(Task prompt):
Copy out everything from the line containing "At which category" down to the end of the listing, reproducing each line exactly. Omit the pictures from your answer.

Start of Given records

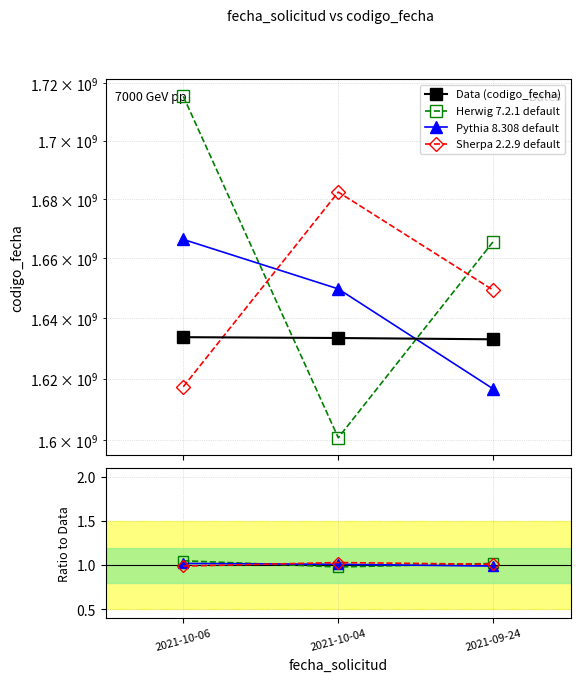

The value of Pythia 8.308 default at 2021-09-24 is 1.4. True or false?

False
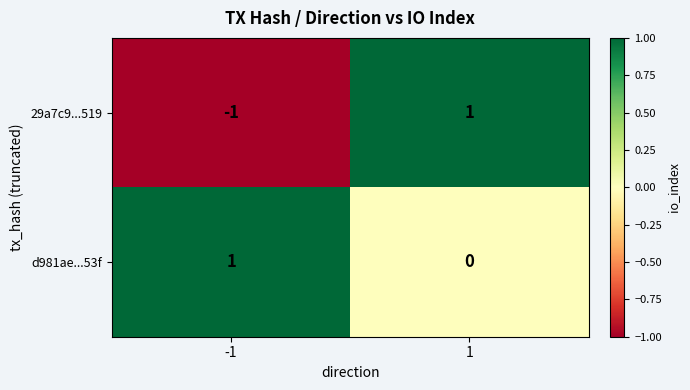

At -1, list the series in order from smallest to largest.

29a7c9...519, d981ae...53f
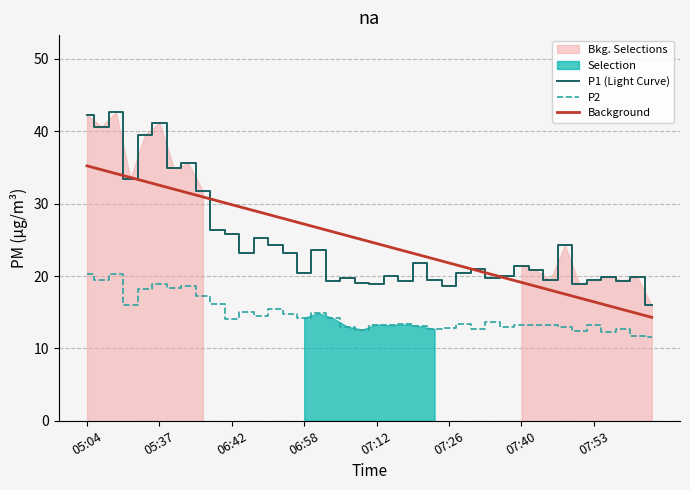

At which category is the sum across all series the highest?

05:04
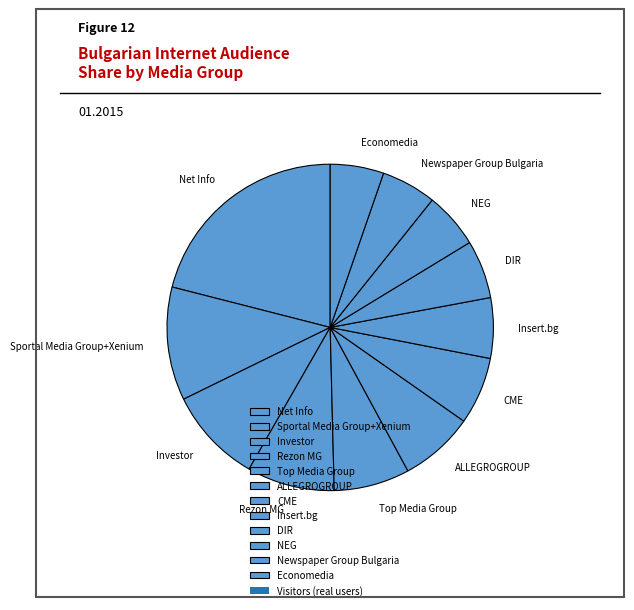

Between Insert.bg and Rezon MG, which is larger?

Rezon MG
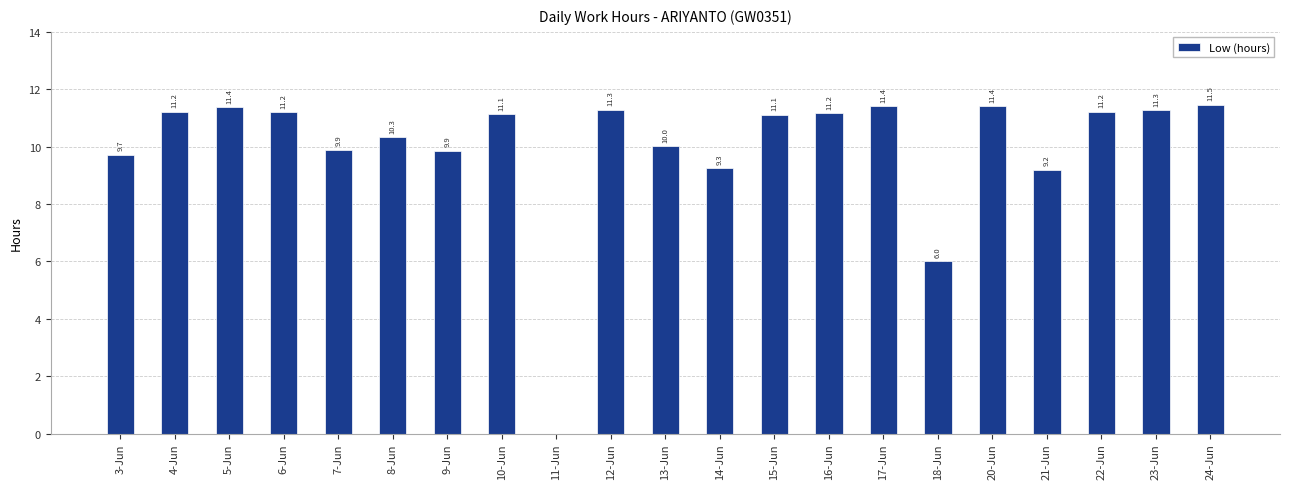

What value does the data have at 24-Jun?

11.5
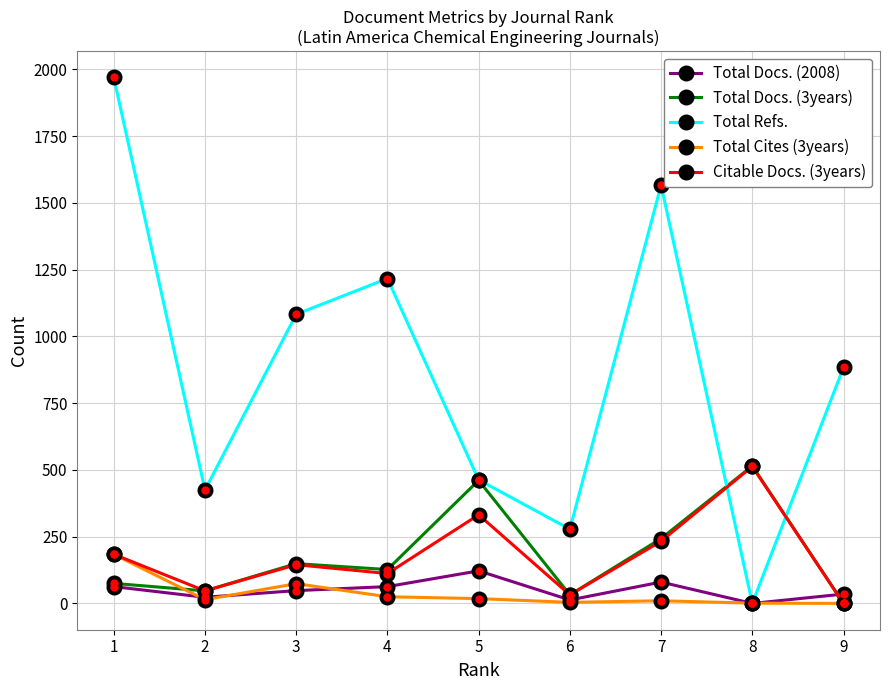

True or false: Total Docs. (2008) has more than 0 interior local peaks.

True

End of Given records

(Solution):
At which category is the sum across all series the highest?

05:04

Between Insert.bg and Rezon MG, which is larger?

Rezon MG

What value does the data have at 24-Jun?

11.5

True or false: Total Docs. (2008) has more than 0 interior local peaks.

True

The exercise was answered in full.